INPUT MATERIAL
= = = = = = =
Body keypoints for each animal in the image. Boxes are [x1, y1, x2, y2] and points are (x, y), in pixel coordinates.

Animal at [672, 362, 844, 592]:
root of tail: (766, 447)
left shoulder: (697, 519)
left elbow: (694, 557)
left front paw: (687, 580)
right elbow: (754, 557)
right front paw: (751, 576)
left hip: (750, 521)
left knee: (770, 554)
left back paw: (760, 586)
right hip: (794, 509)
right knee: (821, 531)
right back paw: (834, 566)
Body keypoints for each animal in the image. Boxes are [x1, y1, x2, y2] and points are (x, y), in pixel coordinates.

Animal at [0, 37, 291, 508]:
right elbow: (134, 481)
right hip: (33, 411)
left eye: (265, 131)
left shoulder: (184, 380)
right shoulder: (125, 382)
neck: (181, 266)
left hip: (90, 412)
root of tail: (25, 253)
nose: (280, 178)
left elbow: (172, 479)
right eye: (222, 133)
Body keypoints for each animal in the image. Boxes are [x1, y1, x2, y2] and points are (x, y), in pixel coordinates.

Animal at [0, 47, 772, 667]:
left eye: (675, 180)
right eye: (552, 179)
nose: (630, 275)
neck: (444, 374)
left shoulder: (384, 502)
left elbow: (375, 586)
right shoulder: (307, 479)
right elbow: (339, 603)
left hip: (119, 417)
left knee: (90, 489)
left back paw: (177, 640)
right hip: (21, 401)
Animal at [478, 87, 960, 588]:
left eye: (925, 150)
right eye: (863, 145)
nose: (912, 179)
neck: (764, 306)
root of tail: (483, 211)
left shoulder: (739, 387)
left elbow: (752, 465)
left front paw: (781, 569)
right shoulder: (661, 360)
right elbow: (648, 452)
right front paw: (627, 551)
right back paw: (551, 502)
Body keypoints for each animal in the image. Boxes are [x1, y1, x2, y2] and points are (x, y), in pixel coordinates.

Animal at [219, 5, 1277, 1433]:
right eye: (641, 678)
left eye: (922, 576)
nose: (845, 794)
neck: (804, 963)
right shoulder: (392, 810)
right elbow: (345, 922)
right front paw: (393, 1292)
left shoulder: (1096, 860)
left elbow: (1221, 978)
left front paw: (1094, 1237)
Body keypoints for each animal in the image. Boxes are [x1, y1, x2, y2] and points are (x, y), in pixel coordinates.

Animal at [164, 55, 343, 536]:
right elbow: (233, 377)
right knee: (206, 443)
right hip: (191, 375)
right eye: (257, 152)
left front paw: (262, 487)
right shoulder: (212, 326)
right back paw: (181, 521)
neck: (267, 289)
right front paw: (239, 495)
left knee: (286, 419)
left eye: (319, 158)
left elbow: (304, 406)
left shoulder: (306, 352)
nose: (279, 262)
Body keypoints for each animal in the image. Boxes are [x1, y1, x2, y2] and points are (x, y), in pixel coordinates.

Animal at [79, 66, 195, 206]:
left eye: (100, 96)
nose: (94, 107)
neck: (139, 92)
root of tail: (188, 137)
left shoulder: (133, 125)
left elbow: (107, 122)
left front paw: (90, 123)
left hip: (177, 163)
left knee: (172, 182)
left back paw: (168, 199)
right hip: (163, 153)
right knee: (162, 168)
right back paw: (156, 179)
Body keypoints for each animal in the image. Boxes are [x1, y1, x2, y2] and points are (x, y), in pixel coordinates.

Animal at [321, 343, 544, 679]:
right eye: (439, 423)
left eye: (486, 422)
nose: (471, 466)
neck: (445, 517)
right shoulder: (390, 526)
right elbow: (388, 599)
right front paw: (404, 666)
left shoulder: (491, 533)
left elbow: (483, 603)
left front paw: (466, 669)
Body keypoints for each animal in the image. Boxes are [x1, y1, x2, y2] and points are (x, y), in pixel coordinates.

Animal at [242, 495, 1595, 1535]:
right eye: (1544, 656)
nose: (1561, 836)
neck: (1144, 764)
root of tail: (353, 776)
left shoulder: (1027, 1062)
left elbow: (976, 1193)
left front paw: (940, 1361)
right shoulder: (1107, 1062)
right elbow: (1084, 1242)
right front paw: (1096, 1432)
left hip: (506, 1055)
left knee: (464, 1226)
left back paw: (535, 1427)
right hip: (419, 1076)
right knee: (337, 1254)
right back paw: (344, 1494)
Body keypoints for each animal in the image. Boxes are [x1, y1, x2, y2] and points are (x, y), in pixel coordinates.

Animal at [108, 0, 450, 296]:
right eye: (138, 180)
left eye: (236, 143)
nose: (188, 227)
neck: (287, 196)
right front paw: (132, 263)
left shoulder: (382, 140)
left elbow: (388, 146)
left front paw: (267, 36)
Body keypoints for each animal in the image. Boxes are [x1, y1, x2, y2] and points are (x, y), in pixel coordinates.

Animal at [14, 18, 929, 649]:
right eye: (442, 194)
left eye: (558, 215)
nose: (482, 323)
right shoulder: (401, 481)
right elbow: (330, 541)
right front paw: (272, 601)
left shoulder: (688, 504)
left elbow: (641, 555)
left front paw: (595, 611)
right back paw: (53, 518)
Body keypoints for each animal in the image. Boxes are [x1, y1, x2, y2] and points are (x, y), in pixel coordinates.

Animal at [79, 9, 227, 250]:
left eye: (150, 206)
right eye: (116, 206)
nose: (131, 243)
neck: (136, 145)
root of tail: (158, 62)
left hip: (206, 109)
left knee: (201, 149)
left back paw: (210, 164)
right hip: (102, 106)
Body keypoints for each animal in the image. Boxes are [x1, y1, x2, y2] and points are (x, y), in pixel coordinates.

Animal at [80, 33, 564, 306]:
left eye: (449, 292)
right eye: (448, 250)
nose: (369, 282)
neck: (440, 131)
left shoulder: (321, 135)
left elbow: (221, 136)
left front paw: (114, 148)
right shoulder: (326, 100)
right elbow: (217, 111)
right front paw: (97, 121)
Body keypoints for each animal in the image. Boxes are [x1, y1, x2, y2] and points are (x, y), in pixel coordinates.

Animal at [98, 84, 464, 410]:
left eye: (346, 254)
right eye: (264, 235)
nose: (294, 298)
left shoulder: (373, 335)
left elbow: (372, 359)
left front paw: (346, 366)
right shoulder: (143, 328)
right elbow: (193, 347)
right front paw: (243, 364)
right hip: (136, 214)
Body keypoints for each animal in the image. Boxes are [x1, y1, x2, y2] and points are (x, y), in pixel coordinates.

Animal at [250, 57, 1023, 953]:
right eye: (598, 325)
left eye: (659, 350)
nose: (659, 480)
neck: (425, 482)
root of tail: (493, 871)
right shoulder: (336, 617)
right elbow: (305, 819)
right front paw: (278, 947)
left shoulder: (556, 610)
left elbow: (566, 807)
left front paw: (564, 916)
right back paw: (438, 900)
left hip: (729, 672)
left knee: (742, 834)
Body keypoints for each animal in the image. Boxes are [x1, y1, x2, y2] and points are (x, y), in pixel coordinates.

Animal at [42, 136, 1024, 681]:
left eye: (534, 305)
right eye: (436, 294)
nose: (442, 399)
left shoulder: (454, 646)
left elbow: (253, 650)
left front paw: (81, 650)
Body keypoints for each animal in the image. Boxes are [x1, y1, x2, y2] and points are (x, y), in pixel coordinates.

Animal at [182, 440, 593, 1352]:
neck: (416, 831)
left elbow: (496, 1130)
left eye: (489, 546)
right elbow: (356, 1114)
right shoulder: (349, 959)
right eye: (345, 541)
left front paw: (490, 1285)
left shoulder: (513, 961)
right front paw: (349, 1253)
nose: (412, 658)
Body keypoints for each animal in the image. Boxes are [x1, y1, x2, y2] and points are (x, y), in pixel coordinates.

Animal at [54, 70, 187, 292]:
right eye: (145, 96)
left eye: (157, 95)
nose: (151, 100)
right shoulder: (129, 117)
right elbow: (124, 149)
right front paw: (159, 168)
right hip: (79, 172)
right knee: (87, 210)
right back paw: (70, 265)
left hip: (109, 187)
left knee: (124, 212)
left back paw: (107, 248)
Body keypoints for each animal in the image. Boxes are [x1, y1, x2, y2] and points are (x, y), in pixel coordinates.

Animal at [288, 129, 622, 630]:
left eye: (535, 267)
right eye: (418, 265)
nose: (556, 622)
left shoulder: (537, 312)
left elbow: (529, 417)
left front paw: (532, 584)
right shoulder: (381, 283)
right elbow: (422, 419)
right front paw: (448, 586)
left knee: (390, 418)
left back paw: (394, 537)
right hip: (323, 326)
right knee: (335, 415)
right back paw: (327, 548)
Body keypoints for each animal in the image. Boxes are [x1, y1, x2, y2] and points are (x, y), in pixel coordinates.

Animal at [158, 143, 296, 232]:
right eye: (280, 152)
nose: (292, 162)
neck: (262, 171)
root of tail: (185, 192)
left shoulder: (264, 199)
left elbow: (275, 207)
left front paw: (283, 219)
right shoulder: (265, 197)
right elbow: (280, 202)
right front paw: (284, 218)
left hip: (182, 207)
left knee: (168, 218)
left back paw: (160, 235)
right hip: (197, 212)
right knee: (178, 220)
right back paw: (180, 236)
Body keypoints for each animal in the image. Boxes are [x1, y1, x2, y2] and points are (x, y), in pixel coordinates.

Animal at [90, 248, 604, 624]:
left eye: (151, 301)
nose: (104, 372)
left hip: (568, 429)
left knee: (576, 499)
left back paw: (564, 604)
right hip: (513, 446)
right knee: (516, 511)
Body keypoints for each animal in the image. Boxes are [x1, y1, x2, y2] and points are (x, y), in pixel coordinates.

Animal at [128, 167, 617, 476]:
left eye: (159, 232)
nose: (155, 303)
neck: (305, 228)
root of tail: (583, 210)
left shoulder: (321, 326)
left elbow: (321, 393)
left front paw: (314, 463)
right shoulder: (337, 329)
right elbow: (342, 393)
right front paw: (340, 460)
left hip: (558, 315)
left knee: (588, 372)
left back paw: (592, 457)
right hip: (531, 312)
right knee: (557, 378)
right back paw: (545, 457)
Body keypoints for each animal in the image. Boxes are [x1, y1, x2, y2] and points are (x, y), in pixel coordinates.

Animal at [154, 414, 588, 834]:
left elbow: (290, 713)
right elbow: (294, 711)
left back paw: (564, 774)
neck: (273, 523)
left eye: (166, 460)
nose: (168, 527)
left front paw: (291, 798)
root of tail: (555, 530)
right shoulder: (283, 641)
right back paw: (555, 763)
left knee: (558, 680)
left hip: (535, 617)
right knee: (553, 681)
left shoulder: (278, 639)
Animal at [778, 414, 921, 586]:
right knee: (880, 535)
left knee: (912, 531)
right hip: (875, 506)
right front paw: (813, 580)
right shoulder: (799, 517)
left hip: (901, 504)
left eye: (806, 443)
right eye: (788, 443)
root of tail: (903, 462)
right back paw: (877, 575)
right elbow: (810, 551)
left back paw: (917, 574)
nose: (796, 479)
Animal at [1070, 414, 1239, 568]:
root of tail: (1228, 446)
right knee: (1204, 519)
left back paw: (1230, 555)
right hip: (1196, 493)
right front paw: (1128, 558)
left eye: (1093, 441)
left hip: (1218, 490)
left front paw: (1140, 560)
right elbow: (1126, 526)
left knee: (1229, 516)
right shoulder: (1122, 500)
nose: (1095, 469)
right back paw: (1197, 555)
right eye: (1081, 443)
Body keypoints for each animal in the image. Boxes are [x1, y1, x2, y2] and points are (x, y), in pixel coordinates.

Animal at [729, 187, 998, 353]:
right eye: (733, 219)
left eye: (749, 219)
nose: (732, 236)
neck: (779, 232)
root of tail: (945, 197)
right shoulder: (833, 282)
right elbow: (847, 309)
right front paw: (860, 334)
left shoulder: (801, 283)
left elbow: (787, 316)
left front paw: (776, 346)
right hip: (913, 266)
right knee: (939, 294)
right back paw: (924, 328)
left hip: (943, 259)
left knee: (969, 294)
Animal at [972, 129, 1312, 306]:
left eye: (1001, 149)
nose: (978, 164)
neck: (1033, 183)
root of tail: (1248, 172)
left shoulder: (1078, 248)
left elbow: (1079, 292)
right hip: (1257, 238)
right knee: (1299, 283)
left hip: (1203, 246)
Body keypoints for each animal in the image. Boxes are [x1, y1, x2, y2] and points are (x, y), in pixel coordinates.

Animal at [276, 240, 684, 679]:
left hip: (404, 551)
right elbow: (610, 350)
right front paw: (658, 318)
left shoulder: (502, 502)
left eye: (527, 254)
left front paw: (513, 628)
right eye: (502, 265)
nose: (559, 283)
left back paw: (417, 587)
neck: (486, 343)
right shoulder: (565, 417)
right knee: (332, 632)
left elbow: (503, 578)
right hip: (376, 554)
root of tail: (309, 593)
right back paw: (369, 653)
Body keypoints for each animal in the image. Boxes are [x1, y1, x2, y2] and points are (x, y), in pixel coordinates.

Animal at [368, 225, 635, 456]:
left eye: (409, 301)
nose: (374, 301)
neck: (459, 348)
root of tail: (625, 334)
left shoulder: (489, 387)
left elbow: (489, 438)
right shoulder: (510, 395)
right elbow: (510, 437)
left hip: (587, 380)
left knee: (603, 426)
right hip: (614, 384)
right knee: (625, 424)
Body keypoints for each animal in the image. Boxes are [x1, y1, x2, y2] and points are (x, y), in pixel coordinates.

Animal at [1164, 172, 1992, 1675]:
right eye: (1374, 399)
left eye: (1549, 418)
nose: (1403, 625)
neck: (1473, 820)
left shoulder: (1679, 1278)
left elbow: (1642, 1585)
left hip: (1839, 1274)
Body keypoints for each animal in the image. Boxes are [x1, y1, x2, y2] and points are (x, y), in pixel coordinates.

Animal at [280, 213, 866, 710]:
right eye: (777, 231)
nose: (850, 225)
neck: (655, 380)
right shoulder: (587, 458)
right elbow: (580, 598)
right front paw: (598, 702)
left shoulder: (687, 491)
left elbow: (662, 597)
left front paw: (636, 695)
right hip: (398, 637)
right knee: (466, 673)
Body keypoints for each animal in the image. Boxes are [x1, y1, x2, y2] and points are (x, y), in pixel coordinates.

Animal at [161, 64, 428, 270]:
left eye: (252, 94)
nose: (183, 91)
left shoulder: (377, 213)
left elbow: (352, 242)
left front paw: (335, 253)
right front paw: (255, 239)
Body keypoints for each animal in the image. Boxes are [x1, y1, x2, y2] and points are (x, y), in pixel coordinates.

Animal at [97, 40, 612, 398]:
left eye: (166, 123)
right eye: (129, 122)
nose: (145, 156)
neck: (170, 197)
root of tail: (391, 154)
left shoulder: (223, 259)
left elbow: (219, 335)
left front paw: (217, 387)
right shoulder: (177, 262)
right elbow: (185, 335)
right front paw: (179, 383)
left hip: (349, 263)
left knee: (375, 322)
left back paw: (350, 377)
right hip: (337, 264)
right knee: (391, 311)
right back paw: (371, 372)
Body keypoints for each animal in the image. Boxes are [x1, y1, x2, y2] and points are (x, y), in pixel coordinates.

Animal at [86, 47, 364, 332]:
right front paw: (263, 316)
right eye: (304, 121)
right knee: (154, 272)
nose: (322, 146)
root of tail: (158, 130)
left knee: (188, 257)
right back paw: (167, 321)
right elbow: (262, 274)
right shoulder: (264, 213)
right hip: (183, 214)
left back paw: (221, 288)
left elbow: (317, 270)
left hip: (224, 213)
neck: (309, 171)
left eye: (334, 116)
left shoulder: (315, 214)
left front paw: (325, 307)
= = = = = = =
YOUR OBJECTIVE
Your task is to transcribe, with no changes, only the lines of the listing above that lie between the line holding "right hip: (398, 637)" and the line holding "left elbow: (352, 242)", inclusive.

WRITTEN RESPONSE
right hip: (398, 637)
right knee: (466, 673)
Body keypoints for each animal in the image. Boxes are [x1, y1, x2, y2] and points are (x, y), in pixel coordinates.

Animal at [161, 64, 428, 270]:
left eye: (252, 94)
nose: (183, 91)
left shoulder: (377, 213)
left elbow: (352, 242)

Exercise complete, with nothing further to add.